I know he's trying to make light of this, to make me smile, but it doesn't work this time. “You can't control the weather,” I say. “You can't tell the mountain what to do.”

Aidan gives up on being charming and folds his arms over his chest. “Jesus, Maddie. Let it go, would you please? I'm getting on a plane tomorrow morning. I don't want to leave like this.”

“So don't leave,” I say.

“You know I have to,” he says. “Don't make it worse.”

I shake my head, and he takes my face between his hands and holds me still. “Have faith. You remember when I told you that, the first time?”

“I remember everything,” I say, and it has the flavor of prophecy, like soon memories will be all I have.

“Have I ever let you down?”

“No, Aidan, but—”

“And I won't. Why can't you believe me?” He strokes my hair. His blue eyes are wet, the lashes matted. “Listen,” he says. “I swear I'll come back to you, all right?

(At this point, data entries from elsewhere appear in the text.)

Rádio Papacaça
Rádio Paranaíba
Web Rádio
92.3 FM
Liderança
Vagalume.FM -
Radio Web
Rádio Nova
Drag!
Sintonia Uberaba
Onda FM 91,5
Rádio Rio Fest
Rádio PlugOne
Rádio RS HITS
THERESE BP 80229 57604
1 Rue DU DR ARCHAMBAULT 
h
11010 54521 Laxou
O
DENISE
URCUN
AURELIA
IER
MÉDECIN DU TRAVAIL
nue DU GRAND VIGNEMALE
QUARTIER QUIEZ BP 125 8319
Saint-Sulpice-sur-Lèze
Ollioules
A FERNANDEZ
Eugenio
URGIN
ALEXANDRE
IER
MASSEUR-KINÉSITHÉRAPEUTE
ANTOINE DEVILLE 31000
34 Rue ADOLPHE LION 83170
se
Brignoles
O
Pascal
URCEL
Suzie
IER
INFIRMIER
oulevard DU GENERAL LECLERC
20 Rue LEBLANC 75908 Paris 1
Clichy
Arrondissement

I promise I will come home.”

I know this is supposed to make me feel better, but it has the opposite effect, like he's shaking a fist in the face of fate. “You can't make a promise like that, Aidan,” I say, my voice uneasy. What I really want to say is,
Take it back.

He holds his fingers to my lips, shushing me. “Don't worry, Maddie, okay? Don't worry, honey. Don't worry.” His mouth takes the place of his fingers, and he kisses me like he is pouring out everything he wants to say, like he is trying to leave part of himself here with me. “I love you,” he says. He says it again and again. “You're my life,” he says, kissing my neck, my breasts, my face. “You and Gabe are all I've got. I can't lose you. Do you hear me?”

“Yes.”

“Tell me it's going to be all right, then.”

“No,” I say. “I can't tell you that.”

He gives a long, frustrated sigh. “Then tell me you love me, at least. Say it now so I can hear.”

“I love you,” I tell him. “I love you more than you know.”

He grins at me through his tears. I can see it in the light that filters in from the street, from the headlights of passing cars. “Not as much as I love you.” It is an old joke between us. “But I can deal with that.”

“You're wrong.”

“No,” he says. “I'm not.” And then he kisses me again, and he is making love to me there on the couch in the dark, both of us still crying. There is a desperate edge to the way we come together, each of us afraid that we are going to lose the other—him to the mountain, me to whatever mysterious forces drive couples apart. Remember this, I tell myself as he arches over me, as I rise to meet him. Remember.